As usual, any “insight into the innovations that underlie the evolution” of biological wonders was stated in future tense with a promissory note. In the accompanying News and Views piece about the research in the same issue of Nature, Tanvi Deora fell into line:

Winged insects, including butterflies, wasps and beetles, are some of the most successful animals on the planet, in terms of numbers of species and of individuals. Part of this success comes from their ability to fly and from the evolution of wings, which have evolved as a new type of appendage, independently of limbs. The wing is connected to the insect body through an exquisite hinge.

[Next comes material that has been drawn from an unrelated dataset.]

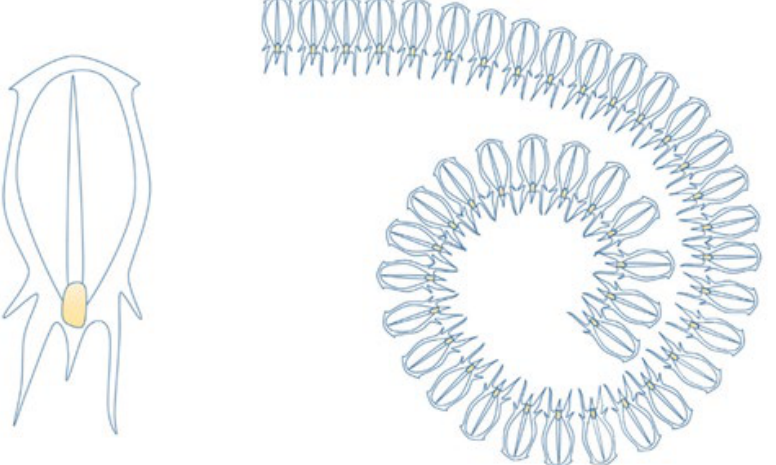
Figure 3. Individual salp and swam of salps .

Deora ended with a final polish on the narrative gloss, promising that the research “will enable us to understand the wing hinge as well as its evolutionary importance to the mechanisms for flight control.”

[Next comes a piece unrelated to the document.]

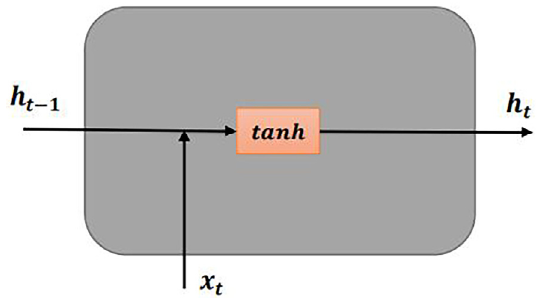
Figure 1. The structure of Simple Recurrent Neural Network (RNN) cell.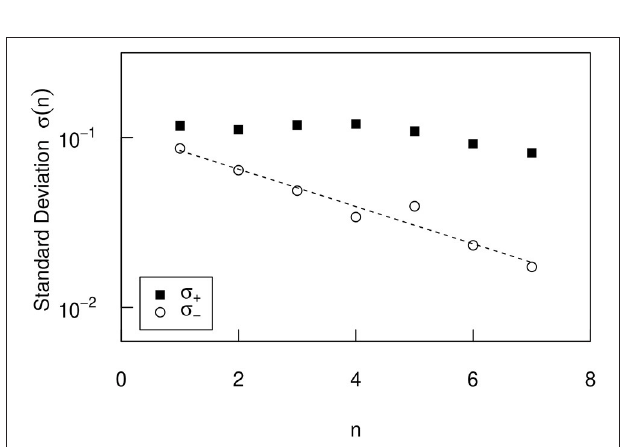
FIGURE 5 | The n dependence of the positive and negative standard deviations σ ± of the conditional PDFs in the United States ( Figure 4 ).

What Do Evolutionists in the Lab Really Think?

Dickinson strikes me as deserving of a Nobel Prize for the diligence of his scientific work. In previous papers I have sensed his awe at fruit flies to the point where he urged his readers, “think before you swat.” Does the swatter realize what was just squashed? Is it like Bambi vs. Godzilla, or Dr. Fake bombing the Eiffel Tower? It’s not that Dickinson would prevent the swatter from committing the dastardly deed, or would never swat a fly himself, but the statement implies a feeling of melancholy at seeing something so wonderful destroyed. Being a member of academia, though, he had no other option but to say, “it evolved.”

“The fly wing hinge is perhaps the most mysterious and underappreciated structure in the history of life,” says Michael Dickinson, Caltech’s Esther M. and Abe M. Zarem Professor of Bioengineering and Aeronautics, and executive officer for biology and biological engineering. “If insects had not evolved this very improbable jointto flap their wings, the world would be a very different place, absent of flowering plants and familiar creatures like birds, bats — and probably humans.”

 Fortunately, Dr. Dickinson is motivated by some other nobler goals:

The ultimate goal is to understand the neurobiological connection between a fly’s brain and the movement of its wings. “The wing hinge is just the hardware; the real passion in our lab has been the brain–body interface,” Dickinson says. “We want to understand the circuitry between the biomechanics and the neurobiology. Very few times in evolution has an animal had one very successful form of locomotion — walking — and simply added another one — flying. This means that the brains of insects must have all the circuitry to regulate to completely different means of moving.”

Without the crutch of evolution, these motivations could be taken up by design advocates with knowledge of engineering and, I believe, with more gusto and appreciation. There will be no shortage of work to do. This project involved a simple fly, but what about the hundreds of thousands of variations in the wings of other insects? From large beetles to tiny gnats, from dragonflies to monarch butterflies, the implementations of wing design in insects may never be fully explored.

And yes, you can swat without guilt the fly that invaded your house. There are plenty more of them where it came from. But if the world had a billion Mona Lisas or 5 billion smartphones (it does have that), would familiarity breed contempt? Would we fail to acknowledge the art or engineering in well-designed items, even if they were commonplace? 

Next time a fly lands on the outside of the window, maybe it would be worthwhile to look at it for a moment and think of all the years of work it took Caltech scientists to try to understand one little part — the “unique and incredibly complex biomechanical hinge” that connects the wings to the muscles. Take another moment to watch the little guy dart about with maneuvers that would astonish a daredevil in an air show. Gaze at the complex eyes, antennae, and limbs. Watch the fly land on glass and walk up without falling. Understanding any one of those things could occupy the lifetime careers of an army of bioengineers.